But I think the data and metrics will show that as well. And, you know, as we move forward, we’re going to learn more, obviously, as we always do. As an emergency manager, that is the nice thing, is that we typically learn from our experiences and pass those wise practices on so that we don’t have to learn the same lesson again and again.

How can emergency managers collaborate more effectively across organizations and share resources and best practices?

To some extent, I think this is happening now. There are provincial or interprovincial agreements in place. You know, during the atmospheric river, I can remember working with people from B.C., Alberta, Manitoba, Saskatchewan, Ontario, which in a catastrophic event is pretty normal — we want people to move across the country.

And I think we should be doing that, you know, every time we exercise these things, whether there’s an agreement in place or not. If our neighbours are at risk, we need to be there for them. That’s a wise practice.

● Set of tasks:
a – Decide whether each statement below agrees with the emergency management interview. Answer yes or no for (i) the speaker names Manitoba among the places whose people the speaker worked with during the atmospheric river, (ii) the speaker says neighbours at risk should be helped only when an agreement is in place, and (iii) the speaker says no provincial or interprovincial agreements exist yet, quoting the words that settle each one.
b – Carry on the emergency management interview after its final sentence, in the same voice.

● Material provided:
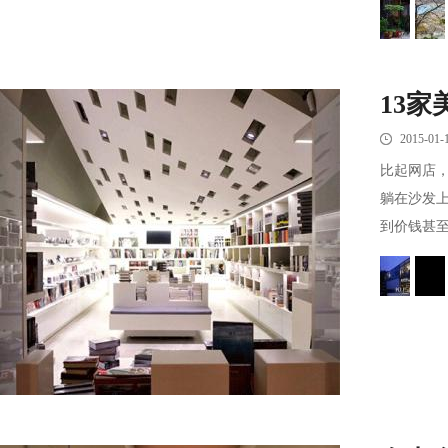
13
2015-01-
比起网店
躺在沙发
到价钱甚至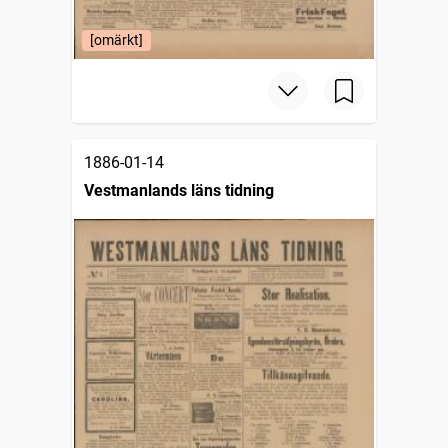
[omärkt]
1886-01-14
Vestmanlands läns tidning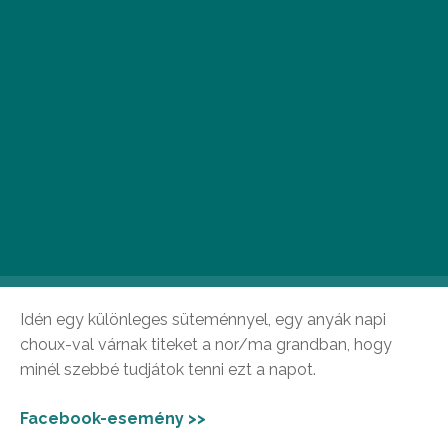
A legszuperebb hazai designterek alkotásai mellett
akusztikus koncertekkel és finomságokkal is várnak,
melyekről a piac vendéglátóhelyei mellett kis
kézműves gasztroműhelyek gondoskodnak.
Facebook-esemény >>
Anyák napja: süti, kávé, együtt a nor/ma
grandban
Idén egy különleges süteménnyel, egy anyák napi
choux-val várnak titeket a nor/ma grandban, hogy
minél szebbé tudjátok tenni ezt a napot.
Facebook-esemény >>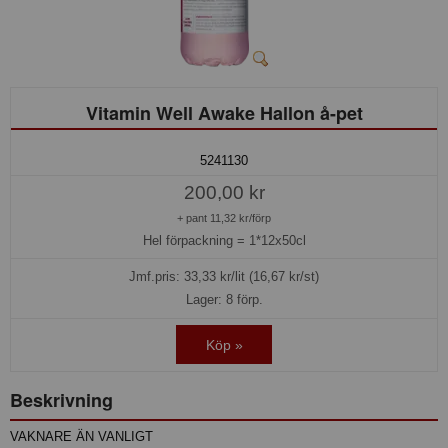
Vitamin Well Awake Hallon å-pet
5241130
200,00 kr
+ pant 11,32 kr/förp
Hel förpackning =
1*12x50cl
Jmf.pris:
33,33
kr/lit (16,67 kr/st)
Lager: 8 förp.
Köp »
Beskrivning
VAKNARE ÄN VANLIGT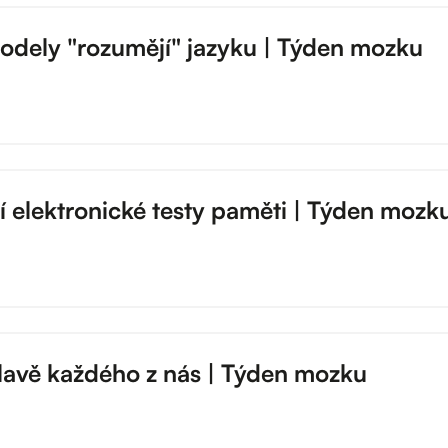
modely "rozumějí" jazyku | Týden mozku
 elektronické testy paměti | Týden mozk
lavě každého z nás | Týden mozku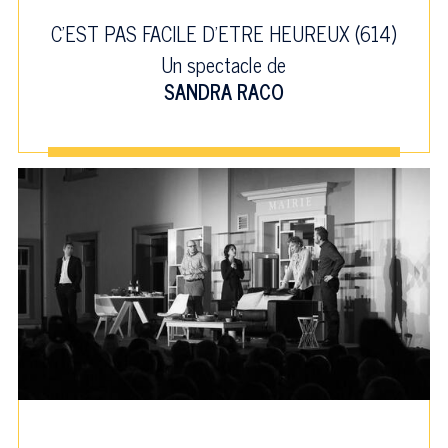
C'EST PAS FACILE D'ETRE HEUREUX (614)
Un spectacle de
SANDRA RACO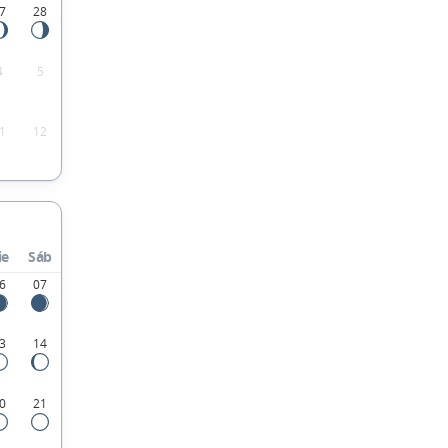
7
28
4
5
1
12
ie
Sáb
6
07
3
14
0
21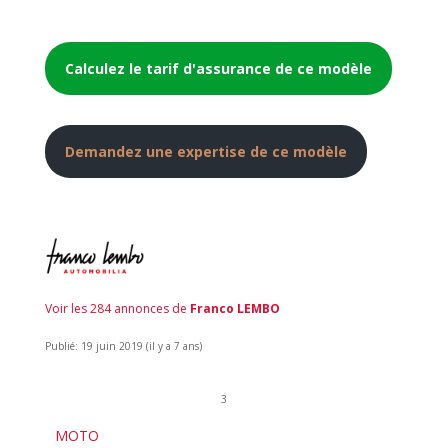
Calculez le tarif d'assurance de ce modèle
Demandez une expertise de ce modèle
Voir les 284 annonces de
Franco LEMBO
Publié: 19 juin 2019 (il y a 7 ans)
3
MOTO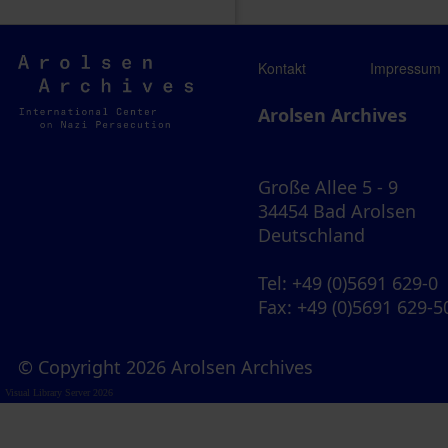
Arolsen
Kontakt
Impressum
Archives
Arolsen Archives
Große Allee 5 - 9
34454 Bad Arolsen
Deutschland
Tel
: +49 (0)5691 629-0
Fax
: +49 (0)5691 629-5
© Copyright 2026 Arolsen Archives
Visual Library Server 2026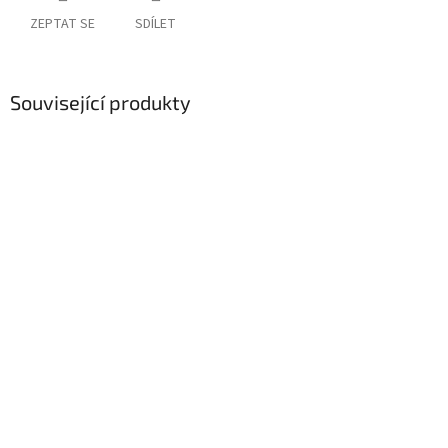
ZEPTAT SE
SDÍLET
Související produkty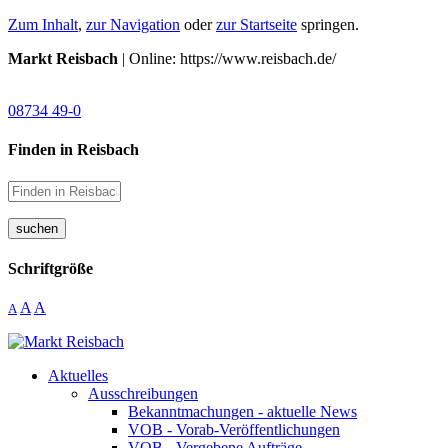
Zum Inhalt
,
zur Navigation
oder
zur Startseite
springen.
Markt Reisbach
| Online: https://www.reisbach.de/
08734 49-0
Finden in Reisbach
suchen
Schriftgröße
A
A
A
Aktuelles
Ausschreibungen
Bekanntmachungen - aktuelle News
VOB - Vorab-Veröffentlichungen
VOB - Vergebene Aufträge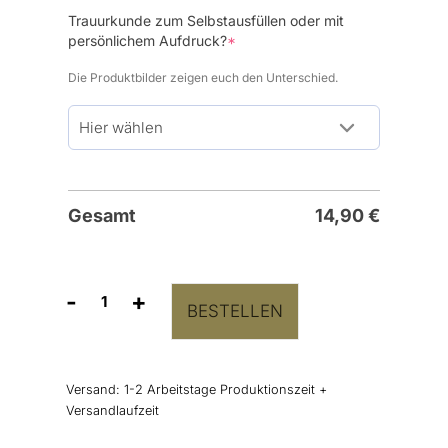
Trauurkunde zum Selbstausfüllen oder mit
(required)
persönlichem Aufdruck?
*
Die Produktbilder zeigen euch den Unterschied.
Gesamt
14,90
€
-
+
BESTELLEN
Trauurkunde
"Classic
Style"
Menge
Versand:
1-2 Arbeitstage Produktionszeit +
Versandlaufzeit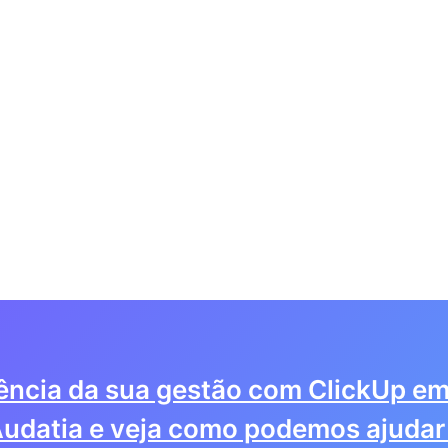
iência da sua gestão com ClickUp em
udatia e veja como podemos ajudar 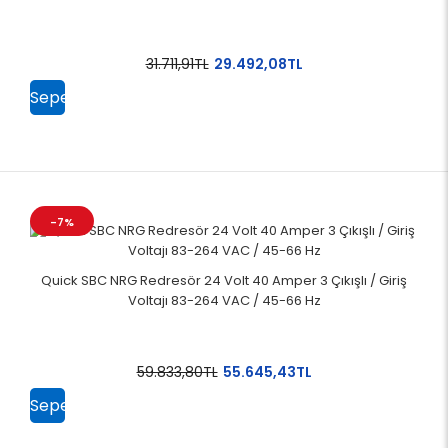
31.711,91TL
29.492,08TL
Sepete
Ekle
-7%
Quick SBC NRG Redresör 24 Volt 40 Amper 3 Çıkışlı / Giriş
Voltajı 83-264 VAC / 45-66 Hz
59.833,80TL
55.645,43TL
Sepete
Ekle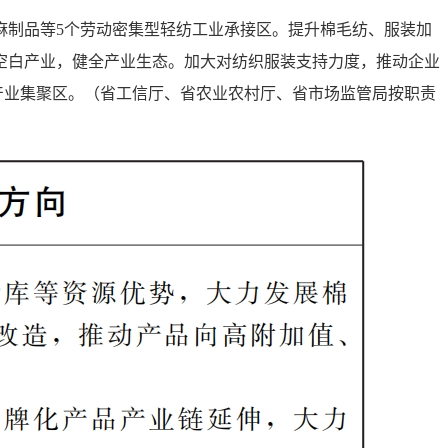
麻制品等5个劳动密集型轻纺工业承接区。提升棉毛纺、服装加
空白产业，健全产业生态。加大对纺织服装支持力度，推动企业
产业集聚区。（省工信厅、省农业农村厅、省市场监管局按职责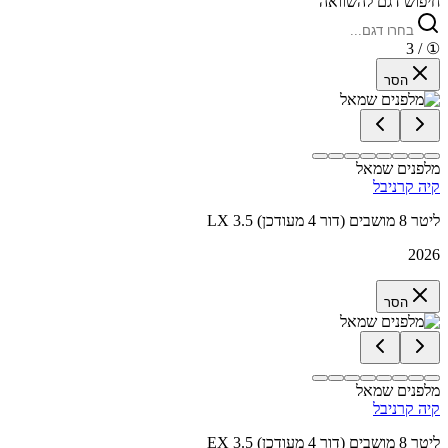
חיפוש דגם להשוואה
/ 3
①
הסר
מלפנים שמאל
קיה קרניבל
LX 3.5 ליטר 8 מושבים (דור 4 מעודכן)
2026
הסר
מלפנים שמאל
קיה קרניבל
EX 3.5 ליטר 8 מושבים (דור 4 מעודכן)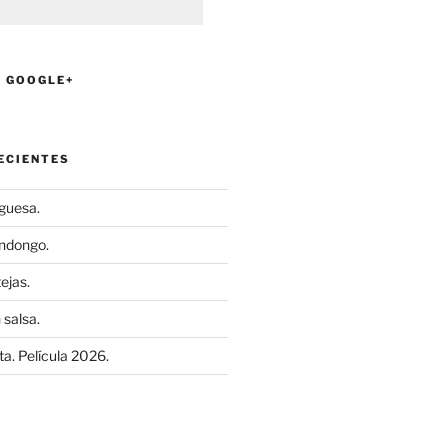
N GOOGLE+
ECIENTES
uguesa.
ndongo.
ejas.
 salsa.
a. Película 2026.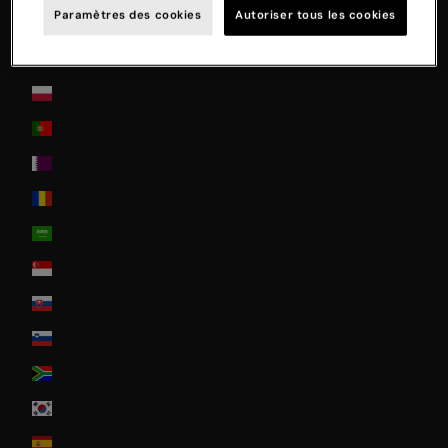
Paramètres des cookies
Autoriser tous les cookies
Norway
Österreich
Poland
Portugal
Qatar
Romania
Saudi Arabia
Singapore
Slovakia
Slovenia
South Africa
South Korea
Spain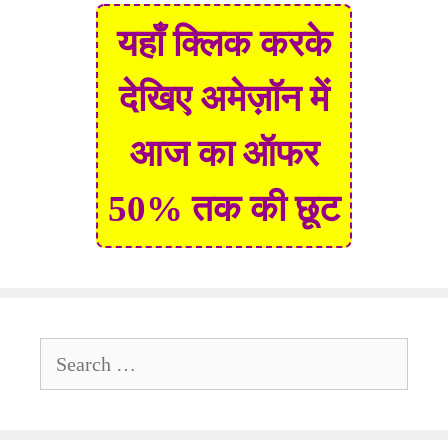
यहाँ क्लिक करके
देखिए अमेज़ॉन में
आज का ऑफर
50% तक की छूट
Search
for: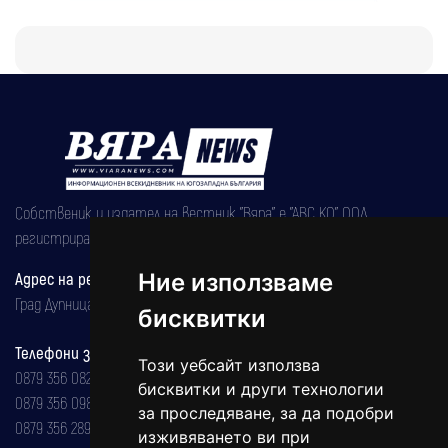
Собственик и издател на вестник "Вяра" е "АВС КО" ООД,
регистрирана на 08.05.2002 година.
Адрес на редакцията
Ние използваме
Град Дупница, ул.''Христо Ботев" 43
бисквитки
Телефони за реклама и абонаменти
Този уебсайт използва
0879 356 082
бисквитки и други технологии
0879 356 098
за проследяване, за да подобри
0879 356 289
изживяването ви при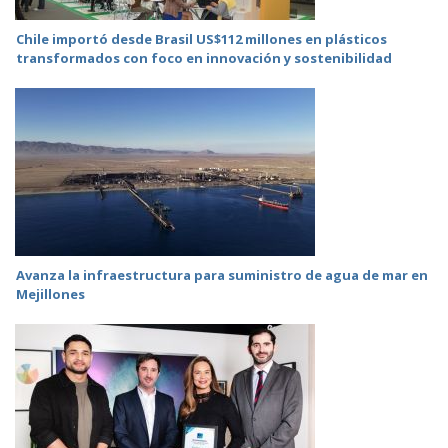
Chile importó desde Brasil US$112 millones en plásticos
transformados con foco en innovación y sostenibilidad
Avanza la infraestructura para suministro de agua de mar en
Mejillones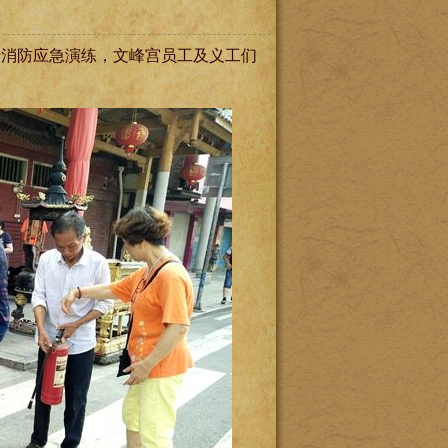
行消防应急演练，文峰宫员工及义工们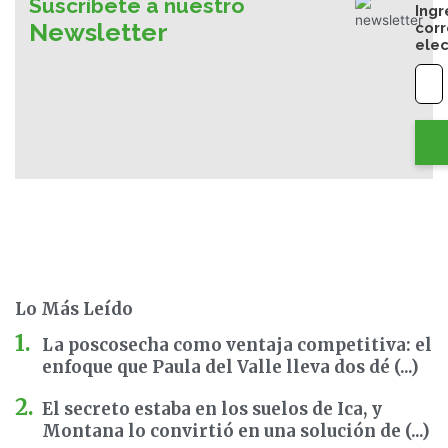
Suscríbete a nuestro
Ingr
Newsletter
cor
elec
Lo Más Leído
La poscosecha como ventaja competitiva: el
enfoque que Paula del Valle lleva dos dé (...)
El secreto estaba en los suelos de Ica, y
Montana lo convirtió en una solución de (...)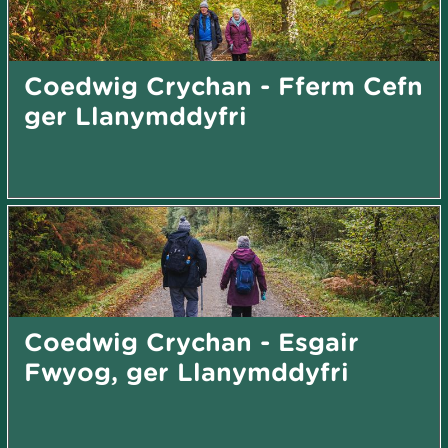
Coedwig Crychan - Fferm Cefn
ger Llanymddyfri
Coedwig Crychan - Esgair
Fwyog, ger Llanymddyfri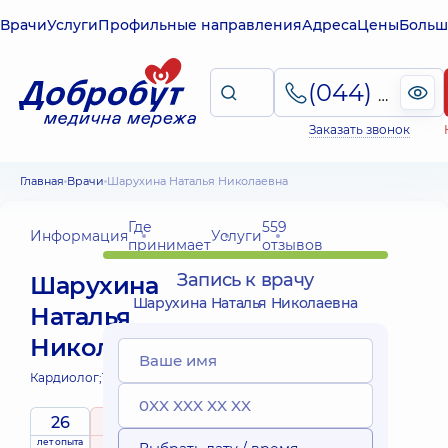
Врачи
Услуги
Профильные направления
Адреса
Цены
Больш
(044) 495-2-888
Заказать звонок
Главная
Врачи
Шарухина Наталья Николаевна
Где
559
Информация
Услуги
принимает
отзывов
Запись к врачу
Шарухина
Шарухина Наталья Николаевна
Наталья
Николаевна
Кардиолог;
Терапевт;
26
5
/ 5
лет опыта
рейтинг
на основе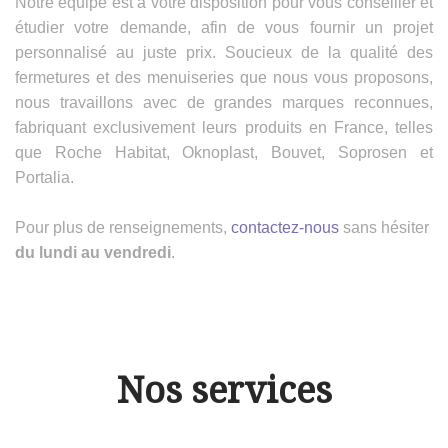
Notre équipe est à votre disposition pour vous conseiller et
étudier votre demande, afin de vous fournir un projet
personnalisé au juste prix. Soucieux de la qualité des
fermetures et des menuiseries que nous vous proposons,
nous travaillons avec de grandes marques reconnues,
fabriquant exclusivement leurs produits en France, telles
que Roche Habitat, Oknoplast, Bouvet, Soprosen et
Portalia.
Pour plus de renseignements,
contactez-nous
sans hésiter
du lundi au vendredi
.
Nos services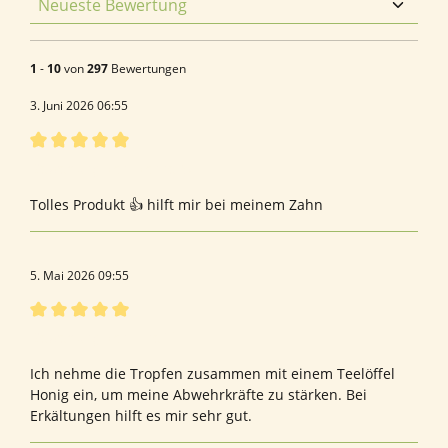
1
-
10
von
297
Bewertungen
3. Juni 2026 06:55
Bewertung mit 5 von 5 Sternen
Bewertung von Ivonne W.
Tolles Produkt 👍 hilft mir bei meinem Zahn
5. Mai 2026 09:55
Bewertung mit 5 von 5 Sternen
Bewertung von Elke T.
Ich nehme die Tropfen zusammen mit einem Teelöffel
Honig ein, um meine Abwehrkräfte zu stärken. Bei
Erkältungen hilft es mir sehr gut.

● Activity answers:
a –
(i) Yes: "I can remember working with people from B.C., Alberta, Manitoba, Saskatchewan, Ontario"
(ii) No: "whether there’s an agreement in place or not. If our neighbours are at risk, we need to be there for them."
(iii) No: "There are provincial or interprovincial agreements in place."

b –
And I think that we need to learn again, and again, as any type of a major event happens across the province, or any province, or even in the States, you know, they’re our neighbours as well. There’s an agreement in place between Alberta, B.C., Washington State and several of the U.S. states and, you know, perhaps in a catastrophic earthquake that would impact us all equally…

These are the kinds of events that, you know, I think we’re duty bound to continue sharing experience — that’s not experience you can buy. You need something to happen. And then you need somebody to call somebody else and ask for help.

I teach at a school. Several of the instructors I teach with in their other roles — because most of us that teach also have a base role — in their base roles ended up in British Columbia. A multitude of people reached out through different mechanisms asking to help, but because of the provincial agreement, it’s very easy to get a provincial staff member or even an academic to transition across the province and assist in the case of an emergency.

During the atmospheric river, for several weeks there was different stuff moving across, and those are the things that we need to do, you know, those staff travel and those experiences that they get, does benefit us all.

So, if people come to B.C. and experienced atmospheric river, you know, maybe the flood in Alberta next. It’s the same staff that were here for that, plus some of the B.C. staff, and maybe the other provinces that were there as well, that have seen it from the B.C. example.

And then, maybe if it happens in Alberta, and we get to go help there, or Saskatchewan, or whichever province. I think all of us overall benefit by those experiences and seeing how it’s run, because not everybody’s going to do it in the same way.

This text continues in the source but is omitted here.